Bells for Eli is Adeline (Delia) Green’s first person narrative of her relationship with her first cousin Ellison (Eli) Winfield throughout their childhood into their young adult lives. The novel opens in 1978 in Green Branch, SC, with Delia appearing inert from an unknown sorrow. The story then flashes back to 1959 when Eli drinks Red Devil Lye, the chemical his father used to blow up balloons for Eli’s third birthday celebration and negligently left in a Coca-Cola bottle.
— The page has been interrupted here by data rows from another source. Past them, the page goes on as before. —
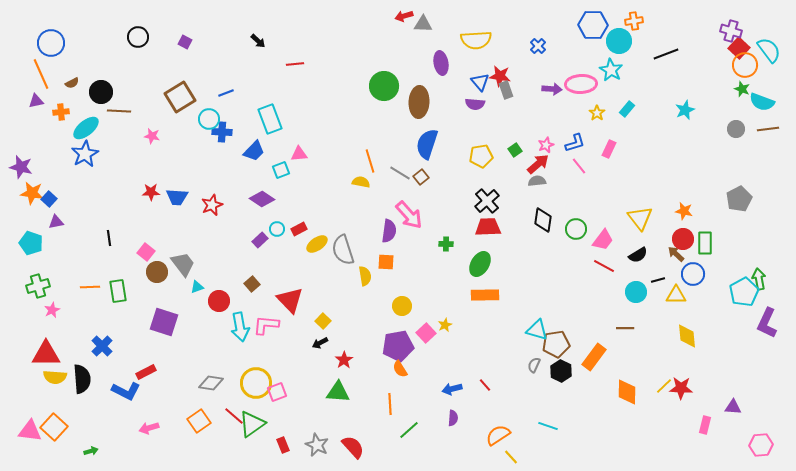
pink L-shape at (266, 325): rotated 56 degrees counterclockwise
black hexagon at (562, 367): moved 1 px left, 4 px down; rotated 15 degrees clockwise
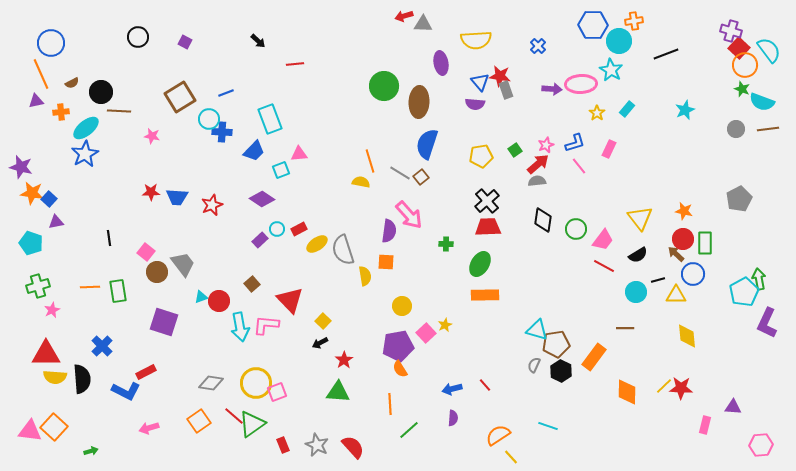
cyan triangle at (197, 287): moved 4 px right, 10 px down
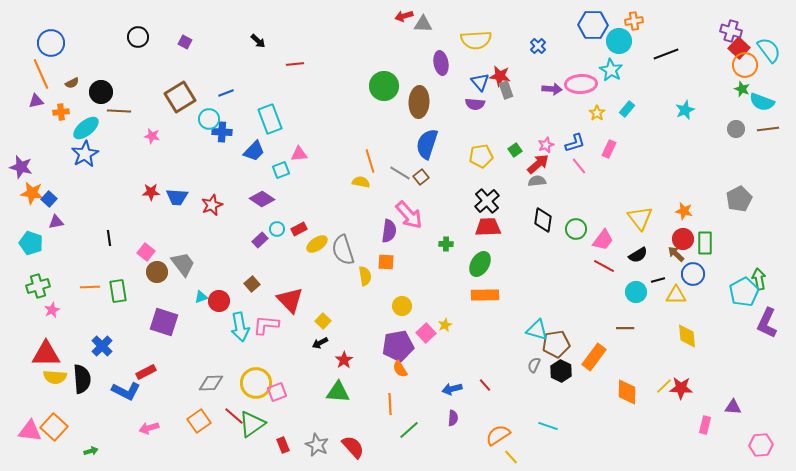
gray diamond at (211, 383): rotated 10 degrees counterclockwise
Eli’s accident changes the trajectory of both his and Delia’s lives as he emerges, physically and psychologically, a severely damaged boy.

     In part because of Eli’s accident, the cousins grow unusually close during the 1960’s and 70’s, against the backdrop of small-town South Carolina.  They live across the street from each other, and though Eli’s mother is of landed aristocracy and Delia is the child of first generation college parents, social boundaries do not exist between them.  An only child influenced by a doting mother and alcoholic father, Eli struggles mightily toward adolescence.  He encounters bullying and shunning by schoolmates who don’t understand and mock his disfigurement and frailty.  Achieving acceptance is torturous not only for Eli but for Delia who is her cousin’s protector.

     Later—his tubes and trach gone—Eli appears normal as he bolts into adolescence, a heartbreaker with a double standard, guarding Delia’s vulnerability when she ventures into a destructive romantic relationship. Determined as Eli is to rescue his beloved cousin from her boyfriend’s ulterior motives, Delia is equally committed to saving Eli when he falls into the wrong crowd enamored with drugs.  Eli’s accident changes the typical relationship he and Delia might have had.  Instead, it grows into an incomparable love, blossoming into an intimacy that cannot be, for they know to love one’s cousin in that way is taboo. The novel concludes with Delia’s discovery of a shocking secret that reveals truths about Eli she has never known.